The bird of paradise is a tropical flower that gets its name from the appearance of its blooms. The plant produces tall, green, vertical tubes that have brightly colored orange and yellow spikes on top that resemble a bird’s head. This resemblance to a bird has also garnered it the name crane’s head flower. The plant blooms only in the spring and summer, but keeps its green leaves year round. In the United States, bird of paradise flowers are grown outdoors only in Southern Florida and California.
Pull back any mulch, pine straw and other landscaping material from around the base of the bird of paradise plant. You will need a clear area that is at least two feet wide in all directions.
Place the shovel at the outer edge of the cleared area and insert it fully into the ground. Lean back on the shovel slightly to loosen the soil. Remove the shovel and place it into the ground directly beside the first location to loosen the soil. Continue inserting the shovel into the ground until you have worked your way all the way around the entire bird of paradise plant.

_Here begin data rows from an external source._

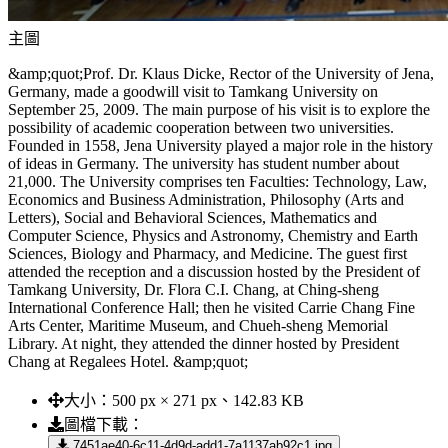
主圖
&amp;quot;Prof. Dr. Klaus Dicke, Rector of the University of Jena,
Germany, made a goodwill visit to Tamkang University on
September 25, 2009. The main purpose of his visit is to explore the
possibility of academic cooperation between two universities.
Founded in 1558, Jena University played a major role in the history
of ideas in Germany. The university has student number about
21,000. The University comprises ten Faculties: Technology, Law,
Economics and Business Administration, Philosophy (Arts and
Letters), Social and Behavioral Sciences, Mathematics and
Computer Science, Physics and Astronomy, Chemistry and Earth
Sciences, Biology and Pharmacy, and Medicine. The guest first
attended the reception and a discussion hosted by the President of
Tamkang University, Dr. Flora C.I. Chang, at Ching-sheng
International Conference Hall; then he visited Carrie Chang Fine
Arts Center, Maritime Museum, and Chueh-sheng Memorial
Library. At night, they attended the dinner hosted by President
Chang at Regalees Hotel. &amp;quot;
大小：
500 px × 271 px、142.83 KB
圖檔下載：
7451ae40-6c11-4d9d-add1-7a1137ab92c1.jpg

Grasp the base of the plant and pull it up out of the ground. If the plant holds firm to the ground, have another person hold the plant up while you use your hands to remove the roots from the soil. Do not break the roots off, as the plant will grow back if you leave them in the soil.
Fill the hole in with soil, or place another plant into it if desired.
Since the bird of paradise spreads via the roots, the root system can be up to one foot across in large plants. Take your time when removing the plant so that you get all of the roots out of the ground and don’t break any off.